Bethesda didn't outwardly accuse any person or party for the attack, saying only that a "hacker group" is responsible. However, Lulz Security (LulzSec), the folks behind the recent Sony Pictures breach, have claimed accountability for the act. Through its Twitter account, the group admitted to having its sights set on Bethesda yesterday, and in fact has been poking around on the company's network for more than two months.

In its usual fashion, the group has released some of the swiped data via BitTorrent. When the group hacked Sony Pictures, it offered tons of sensitive user information along with Sony music coupons, the layout of Sony's database and more via BitTorrent. In that particular case, LulzSec gained entry with a simple SQL injection and found sensitive user data including addresses and passwords stored unencrypted.

It doesn't seem like Bethesda was quite as feeble, but LulzSec still snuck in. "Some weeks ago, we smashed into Brink with our heavy artillery Lulz Cannons and decided to switch to ninja mode. From our LFI entry point, we acquired command execution via local file inclusion of enemy fleet Apache vessel. We then found that the HTTPD had SSH auth keys, which let our ship SSH into other servers. See where this is going?"

"After mapping their internal network and thoroughly pillaging all of their servers, we grabbed all their source code and database passwords, which we proceeded to shift silently back to our storage deck." The torrent includes everything LulzSec swiped -- except the data of more than 200,000 Brink users. In a peculiar nod of respect, the group said it actually liked Bethesda and wanted to give it "one less thing to worry about."

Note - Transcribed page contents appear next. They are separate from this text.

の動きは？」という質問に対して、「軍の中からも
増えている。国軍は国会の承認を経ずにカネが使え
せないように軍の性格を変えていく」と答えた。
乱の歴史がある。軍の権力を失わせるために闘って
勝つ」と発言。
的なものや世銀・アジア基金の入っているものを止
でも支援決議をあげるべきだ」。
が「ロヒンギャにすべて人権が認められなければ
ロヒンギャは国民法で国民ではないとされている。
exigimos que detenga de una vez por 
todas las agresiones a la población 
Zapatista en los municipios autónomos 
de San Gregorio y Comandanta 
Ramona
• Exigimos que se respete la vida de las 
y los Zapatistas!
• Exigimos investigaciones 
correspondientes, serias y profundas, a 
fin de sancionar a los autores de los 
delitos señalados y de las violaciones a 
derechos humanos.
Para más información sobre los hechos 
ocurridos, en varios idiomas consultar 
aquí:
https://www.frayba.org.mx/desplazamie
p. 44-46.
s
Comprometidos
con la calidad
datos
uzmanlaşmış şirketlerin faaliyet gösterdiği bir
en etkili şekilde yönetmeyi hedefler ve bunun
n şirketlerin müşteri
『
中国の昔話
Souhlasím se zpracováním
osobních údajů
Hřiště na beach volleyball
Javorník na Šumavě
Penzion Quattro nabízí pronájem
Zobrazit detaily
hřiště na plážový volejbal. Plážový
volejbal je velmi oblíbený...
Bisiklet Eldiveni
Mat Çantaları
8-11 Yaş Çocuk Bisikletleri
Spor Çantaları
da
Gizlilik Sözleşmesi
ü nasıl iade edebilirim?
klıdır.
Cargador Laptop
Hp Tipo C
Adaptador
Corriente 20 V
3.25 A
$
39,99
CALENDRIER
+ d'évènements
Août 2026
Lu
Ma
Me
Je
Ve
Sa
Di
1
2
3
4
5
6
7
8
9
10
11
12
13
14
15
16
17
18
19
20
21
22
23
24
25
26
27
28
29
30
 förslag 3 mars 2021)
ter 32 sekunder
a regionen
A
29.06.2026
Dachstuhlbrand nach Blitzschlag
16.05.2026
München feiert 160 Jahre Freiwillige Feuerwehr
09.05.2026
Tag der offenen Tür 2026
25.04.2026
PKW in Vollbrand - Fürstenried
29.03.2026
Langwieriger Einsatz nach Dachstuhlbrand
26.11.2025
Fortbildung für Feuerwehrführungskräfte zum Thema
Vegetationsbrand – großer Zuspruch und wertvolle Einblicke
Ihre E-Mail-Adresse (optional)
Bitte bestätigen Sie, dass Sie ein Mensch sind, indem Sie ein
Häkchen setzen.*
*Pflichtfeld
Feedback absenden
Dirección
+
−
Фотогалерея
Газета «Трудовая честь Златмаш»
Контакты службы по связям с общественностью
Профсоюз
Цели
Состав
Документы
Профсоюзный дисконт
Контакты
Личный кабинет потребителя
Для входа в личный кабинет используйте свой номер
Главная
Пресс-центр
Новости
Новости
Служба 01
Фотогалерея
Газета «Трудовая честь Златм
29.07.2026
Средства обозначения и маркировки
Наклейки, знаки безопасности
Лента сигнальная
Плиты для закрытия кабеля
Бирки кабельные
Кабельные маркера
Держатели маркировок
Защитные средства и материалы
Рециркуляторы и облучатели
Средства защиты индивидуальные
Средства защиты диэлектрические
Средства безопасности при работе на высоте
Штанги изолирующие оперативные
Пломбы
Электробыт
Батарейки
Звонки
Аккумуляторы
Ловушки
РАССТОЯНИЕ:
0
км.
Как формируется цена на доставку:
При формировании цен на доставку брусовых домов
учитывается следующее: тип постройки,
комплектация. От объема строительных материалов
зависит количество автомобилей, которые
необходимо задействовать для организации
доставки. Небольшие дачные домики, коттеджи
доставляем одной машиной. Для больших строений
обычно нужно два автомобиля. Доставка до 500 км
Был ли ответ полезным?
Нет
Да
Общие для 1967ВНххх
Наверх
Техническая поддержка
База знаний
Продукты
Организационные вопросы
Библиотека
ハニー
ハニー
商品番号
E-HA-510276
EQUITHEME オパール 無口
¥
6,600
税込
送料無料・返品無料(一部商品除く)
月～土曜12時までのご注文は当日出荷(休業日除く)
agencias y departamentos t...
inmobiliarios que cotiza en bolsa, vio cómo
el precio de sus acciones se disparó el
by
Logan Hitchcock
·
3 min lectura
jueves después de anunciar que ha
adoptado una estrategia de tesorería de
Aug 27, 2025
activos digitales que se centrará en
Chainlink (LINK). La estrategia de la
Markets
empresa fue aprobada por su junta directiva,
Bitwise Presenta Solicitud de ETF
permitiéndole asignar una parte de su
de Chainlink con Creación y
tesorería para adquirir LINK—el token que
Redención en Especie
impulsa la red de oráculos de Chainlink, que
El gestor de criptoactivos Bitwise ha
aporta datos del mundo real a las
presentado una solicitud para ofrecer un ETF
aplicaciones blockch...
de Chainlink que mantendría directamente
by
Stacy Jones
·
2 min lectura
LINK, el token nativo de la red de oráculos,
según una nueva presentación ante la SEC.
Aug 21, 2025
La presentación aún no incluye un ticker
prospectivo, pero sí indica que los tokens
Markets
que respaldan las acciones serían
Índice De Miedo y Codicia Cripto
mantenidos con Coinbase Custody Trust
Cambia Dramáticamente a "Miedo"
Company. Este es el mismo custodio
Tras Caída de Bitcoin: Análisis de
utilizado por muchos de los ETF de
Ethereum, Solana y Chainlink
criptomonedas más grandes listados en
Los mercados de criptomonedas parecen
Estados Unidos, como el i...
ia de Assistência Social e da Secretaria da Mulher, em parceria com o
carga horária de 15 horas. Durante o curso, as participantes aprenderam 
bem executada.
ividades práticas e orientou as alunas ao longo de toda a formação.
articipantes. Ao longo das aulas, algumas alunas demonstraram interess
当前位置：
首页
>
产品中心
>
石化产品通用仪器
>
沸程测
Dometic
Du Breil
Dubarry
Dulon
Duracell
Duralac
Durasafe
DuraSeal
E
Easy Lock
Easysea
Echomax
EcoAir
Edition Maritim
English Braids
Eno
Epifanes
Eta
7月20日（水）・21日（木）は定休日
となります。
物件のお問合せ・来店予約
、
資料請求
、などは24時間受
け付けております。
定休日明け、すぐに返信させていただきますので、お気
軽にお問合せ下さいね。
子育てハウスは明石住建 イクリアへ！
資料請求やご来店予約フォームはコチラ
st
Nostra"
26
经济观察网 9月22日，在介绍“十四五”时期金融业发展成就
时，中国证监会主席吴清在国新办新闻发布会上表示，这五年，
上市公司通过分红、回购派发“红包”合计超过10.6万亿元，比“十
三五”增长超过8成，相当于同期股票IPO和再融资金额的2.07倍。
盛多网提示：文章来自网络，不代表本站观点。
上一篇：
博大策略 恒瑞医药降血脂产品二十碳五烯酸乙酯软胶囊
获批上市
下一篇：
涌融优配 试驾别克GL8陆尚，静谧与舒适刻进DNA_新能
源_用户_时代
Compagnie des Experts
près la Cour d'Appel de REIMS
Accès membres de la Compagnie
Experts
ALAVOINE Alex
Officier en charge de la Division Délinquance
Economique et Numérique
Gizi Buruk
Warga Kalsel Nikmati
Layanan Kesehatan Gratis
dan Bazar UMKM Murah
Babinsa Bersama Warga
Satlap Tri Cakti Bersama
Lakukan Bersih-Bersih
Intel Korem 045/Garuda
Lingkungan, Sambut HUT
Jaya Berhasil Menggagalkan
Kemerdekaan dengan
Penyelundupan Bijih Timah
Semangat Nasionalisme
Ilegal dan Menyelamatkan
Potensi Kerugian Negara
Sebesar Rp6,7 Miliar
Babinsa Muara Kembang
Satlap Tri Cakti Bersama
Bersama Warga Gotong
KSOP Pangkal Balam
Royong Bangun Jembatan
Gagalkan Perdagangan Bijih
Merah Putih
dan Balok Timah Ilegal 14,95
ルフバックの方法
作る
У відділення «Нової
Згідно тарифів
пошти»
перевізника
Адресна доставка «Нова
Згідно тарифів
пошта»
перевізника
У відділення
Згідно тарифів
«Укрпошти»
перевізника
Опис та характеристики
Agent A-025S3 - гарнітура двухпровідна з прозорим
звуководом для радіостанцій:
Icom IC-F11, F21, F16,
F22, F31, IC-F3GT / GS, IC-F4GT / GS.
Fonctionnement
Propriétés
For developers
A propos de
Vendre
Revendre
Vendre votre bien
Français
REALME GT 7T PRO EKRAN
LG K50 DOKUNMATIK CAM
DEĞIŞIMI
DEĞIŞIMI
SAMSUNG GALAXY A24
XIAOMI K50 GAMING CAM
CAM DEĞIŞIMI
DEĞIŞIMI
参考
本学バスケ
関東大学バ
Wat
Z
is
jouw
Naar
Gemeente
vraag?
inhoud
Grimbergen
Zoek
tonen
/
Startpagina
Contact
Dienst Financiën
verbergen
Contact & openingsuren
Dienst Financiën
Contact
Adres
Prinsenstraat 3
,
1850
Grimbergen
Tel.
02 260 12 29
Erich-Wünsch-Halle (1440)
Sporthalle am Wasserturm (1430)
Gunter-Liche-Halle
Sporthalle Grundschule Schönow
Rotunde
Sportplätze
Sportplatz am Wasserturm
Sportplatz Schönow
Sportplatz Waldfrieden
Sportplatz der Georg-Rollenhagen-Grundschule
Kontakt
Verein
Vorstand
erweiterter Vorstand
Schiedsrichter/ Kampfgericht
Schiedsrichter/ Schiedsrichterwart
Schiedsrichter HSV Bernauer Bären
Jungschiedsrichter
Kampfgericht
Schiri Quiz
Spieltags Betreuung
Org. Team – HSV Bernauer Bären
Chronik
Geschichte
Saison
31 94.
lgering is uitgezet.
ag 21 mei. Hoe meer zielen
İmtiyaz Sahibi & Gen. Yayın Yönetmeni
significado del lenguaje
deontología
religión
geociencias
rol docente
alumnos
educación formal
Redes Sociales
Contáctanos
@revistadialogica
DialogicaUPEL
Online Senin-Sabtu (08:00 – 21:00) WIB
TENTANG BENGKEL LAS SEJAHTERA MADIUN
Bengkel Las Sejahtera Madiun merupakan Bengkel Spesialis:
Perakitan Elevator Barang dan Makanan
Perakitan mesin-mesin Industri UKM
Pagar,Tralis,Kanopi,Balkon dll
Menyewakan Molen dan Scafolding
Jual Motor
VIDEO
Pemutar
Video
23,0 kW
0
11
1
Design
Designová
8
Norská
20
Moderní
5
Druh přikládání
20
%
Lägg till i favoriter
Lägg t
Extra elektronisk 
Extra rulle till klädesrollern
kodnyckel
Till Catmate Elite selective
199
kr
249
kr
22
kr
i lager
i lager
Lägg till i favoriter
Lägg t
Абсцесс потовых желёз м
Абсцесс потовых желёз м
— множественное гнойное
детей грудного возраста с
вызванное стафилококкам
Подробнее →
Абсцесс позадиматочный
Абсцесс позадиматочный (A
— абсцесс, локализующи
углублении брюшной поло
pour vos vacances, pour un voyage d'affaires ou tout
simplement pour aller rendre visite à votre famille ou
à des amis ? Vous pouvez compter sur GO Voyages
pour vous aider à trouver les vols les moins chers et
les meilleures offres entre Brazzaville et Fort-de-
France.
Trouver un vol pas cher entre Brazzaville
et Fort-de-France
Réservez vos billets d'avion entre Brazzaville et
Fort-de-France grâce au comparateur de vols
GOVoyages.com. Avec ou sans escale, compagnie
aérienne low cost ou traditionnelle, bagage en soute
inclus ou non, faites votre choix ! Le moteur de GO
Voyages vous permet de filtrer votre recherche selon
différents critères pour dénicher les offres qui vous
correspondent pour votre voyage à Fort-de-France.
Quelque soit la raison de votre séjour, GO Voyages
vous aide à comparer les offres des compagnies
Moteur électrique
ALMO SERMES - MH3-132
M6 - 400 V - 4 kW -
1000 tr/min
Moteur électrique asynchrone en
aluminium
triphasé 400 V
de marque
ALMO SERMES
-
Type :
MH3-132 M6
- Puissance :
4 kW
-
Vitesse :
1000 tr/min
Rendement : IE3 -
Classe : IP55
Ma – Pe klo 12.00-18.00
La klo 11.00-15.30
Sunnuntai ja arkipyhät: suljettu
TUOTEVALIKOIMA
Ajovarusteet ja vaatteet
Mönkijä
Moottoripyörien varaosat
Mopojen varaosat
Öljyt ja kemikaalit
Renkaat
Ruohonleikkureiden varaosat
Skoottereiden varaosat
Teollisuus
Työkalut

Along with releasing Bethesda's data, LulzSec has published some internal data from Senate.gov. This follows less than a month after the US warned hackers that it would respond to cyber-attacks as any other hostile threat, including military force if deemed necessary. Just last week, the hacker collective Anonymous essentially told NATO to back off. "Do not make the mistake of challenging Anonymous," the group said.